Single by Bow Wow featuring R. Kelly

from the album The Price of Fame
- Released: March 2, 2007 (US)
- Recorded: 2006
- Genre: Hip hop; R&B;
- Length: 4:36
- Label: So So Def Recordings; LBW Entertainment; Sony Urban Music; Columbia;
- Songwriters: Shad Moss; Robert Kelly; Ronnie Jackson;
- Producer: Lil' Ronnie

Bow Wow singles chronology
| "Outta My System" (2007) | "I'm a Flirt" (2007) | "Don't Know About That" (2007) |

R. Kelly singles chronology
| "Go Getta" (2007) | "I'm a Flirt" (2007) | "Make It Rain (Remix)" (2007) |

= I'm a Flirt =

2007 single by Bow Wow featuring R. Kelly

"I'm a Flirt" is a song by American rapper Bow Wow featuring American singer R. Kelly. The song was scheduled to be the second single released from Bow Wow's fifth album The Price of Fame but the decision was changed to "Outta My System". Instead, it appears as a bonus track on the album. The remix of "I'm a Flirt" became the first single from R. Kelly's album Double Up and peaked at number 12 on the Billboard Hot 100.
This video was premiered on BET'S Access Granted on March 7, 2007.

==Music video==
The music video is directed by Benny Boom.

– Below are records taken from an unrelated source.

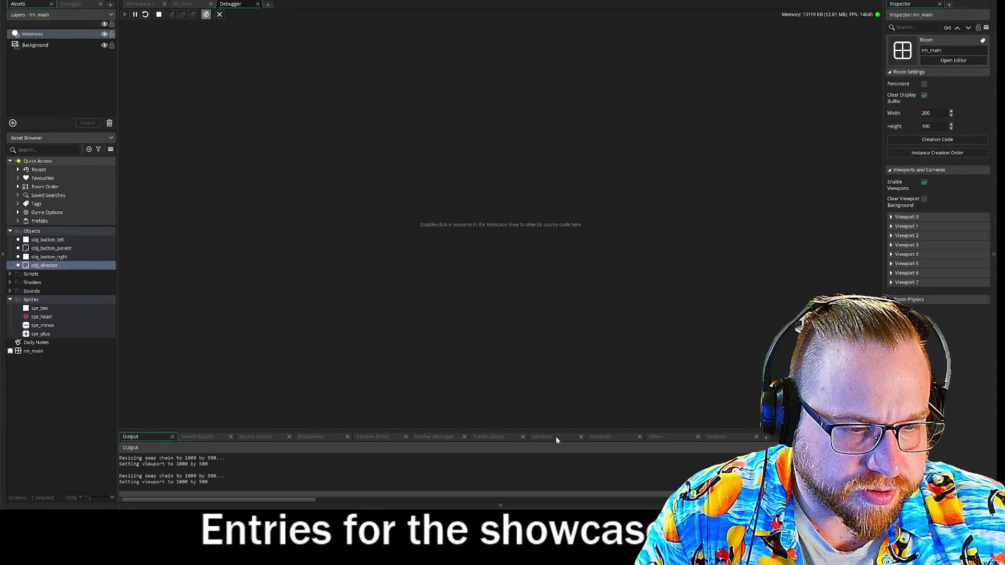
# Pause the debug run and inspect obj_director's variables: state 1, bind_state 2, btn_left 0
pyautogui.click(555, 436)
pyautogui.moveTo(491, 431); pyautogui.dragTo(501, 251)
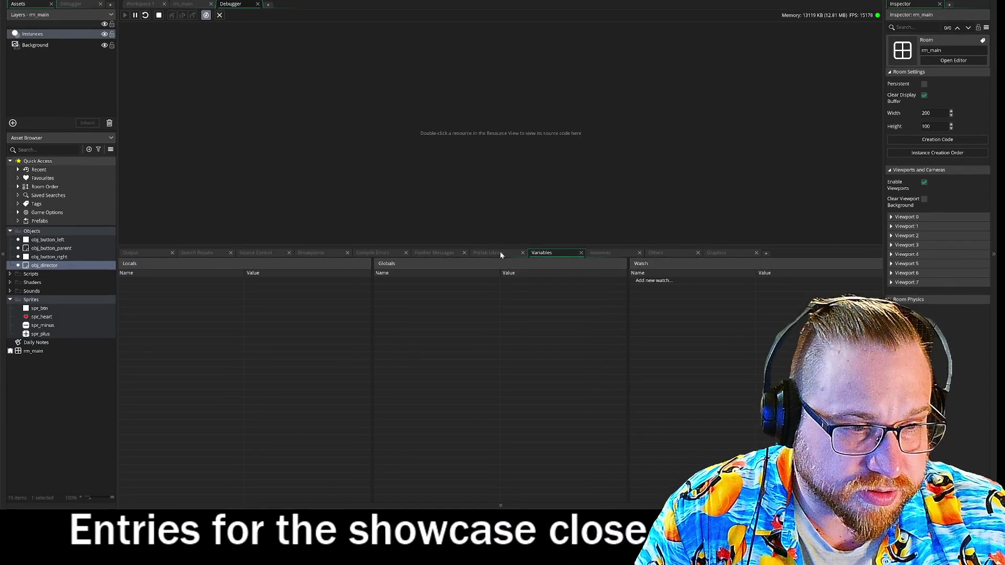
pyautogui.click(137, 16)
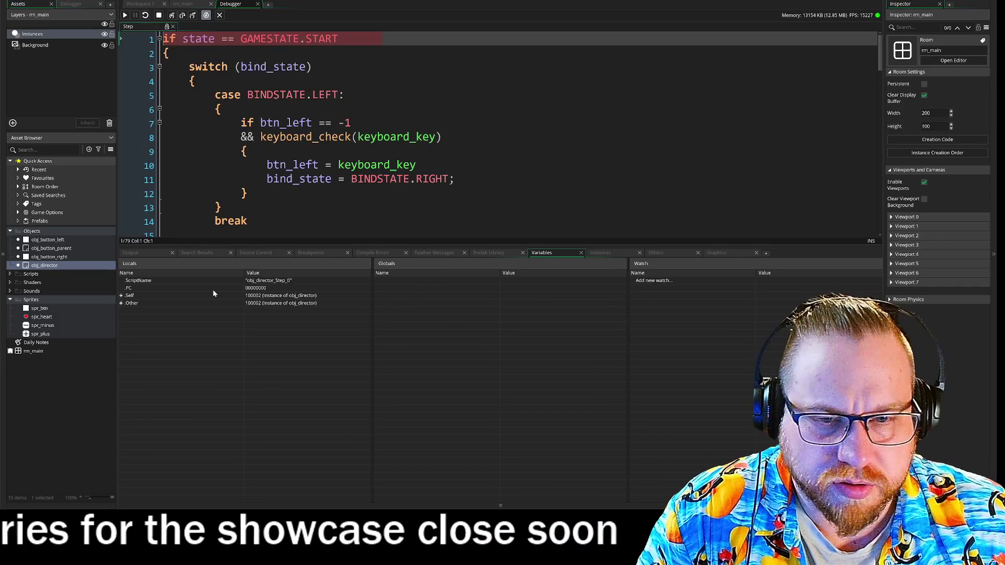
pyautogui.click(121, 304)
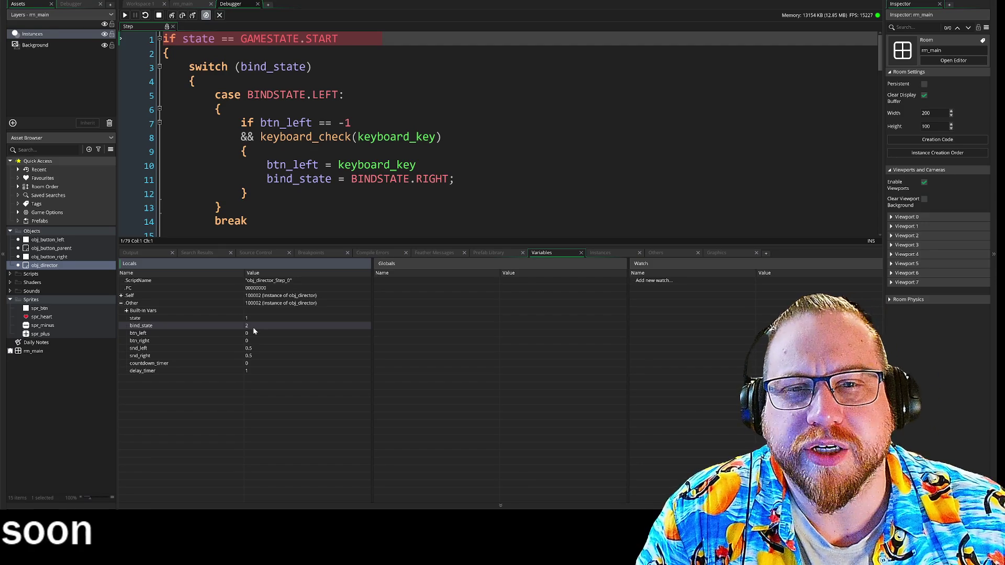
pyautogui.moveTo(243, 246); pyautogui.dragTo(235, 399)
pyautogui.click(142, 4)
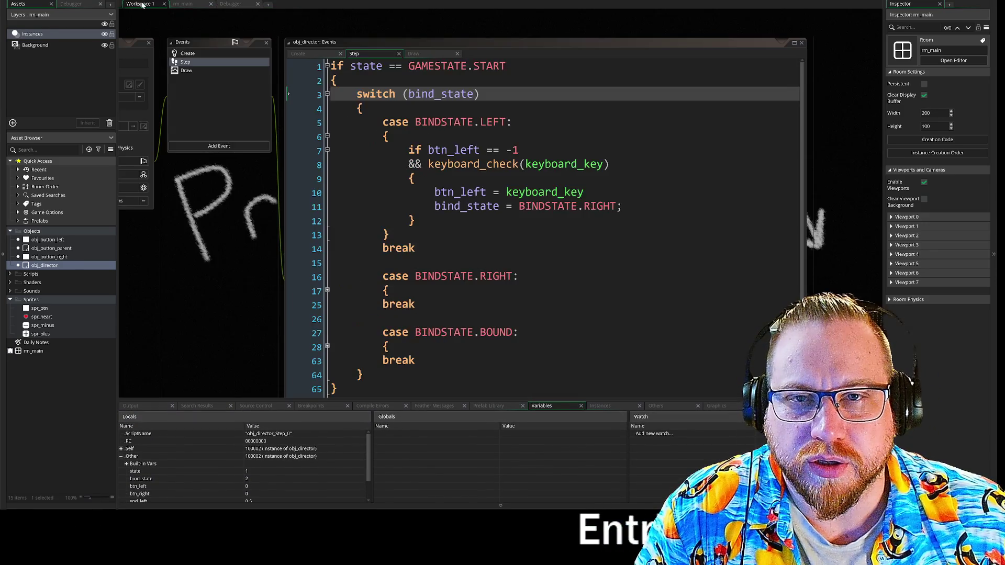
pyautogui.click(234, 63)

==Unique chart methodology==
For the song's chart run in the United States, Billboard magazine listed both versions of the song at one position on its music charts, even though R. Kelly's version received more radio play and downloads. This was explained in Michael Paoletta's "Inside Track" column in the March 3, 2007, print edition of the magazine:

Versions of the song have been recorded by both Bow Wow and R. Kelly. Bow Wow's version features Kelly, who co-penned the track, while Kelly's version features T.I. and T-Pain. Due to the similar characteristics of each song, the plays for both versions will be totalled under one chart listing. "I'm a Flirt" first appeared on Bow Wow's Columbia/Sony Music album 'The Price of Fame' as a bonus hidden track. iTunes shoppers, though, can purchase the track as a single, as Columbia has download rights—but not the singles rights to promote it to radio. Kelly's 2007 album 'Double Up' includes his version of the song.

==Charts==
===Weekly charts===

| Chart (2007) | Peak position |
|---|---|
| Australia (ARIA) | 59 |
| Australian Urban (ARIA) | 16 |
| Germany (GfK) | 55 |
| Ireland (IRMA) | 37 |
| New Zealand (Recorded Music NZ) | 20 |
| Switzerland (Schweizer Hitparade) | 78 |
| UK Singles (OCC) | 18 |
| US Billboard Hot 100 | 12 |
| US Hot R&B/Hip-Hop Songs (Billboard) | 2 |
| US Pop Airplay (Billboard) | 38 |
| US Hot Rap Songs (Billboard) | 1 |
| US Rhythmic Airplay (Billboard) | 5 |

===Year-end charts===

| Chart (2007) | Position |
|---|---|
| US Billboard Hot 100 | 49 |
| US Hot R&B/Hip-Hop Songs (Billboard) | 15 |

==Certifications==

| Region | Certification | Certified units/sales |
| New Zealand (RMNZ) For remix version | Platinum | 30,000^{‡} |
| United States (RIAA) Mastertone, for remix version | Platinum | 1,000,000^{*} |
^{*} Sales figures based on certification alone. ^{‡} Sales+streaming figures based on certification alone.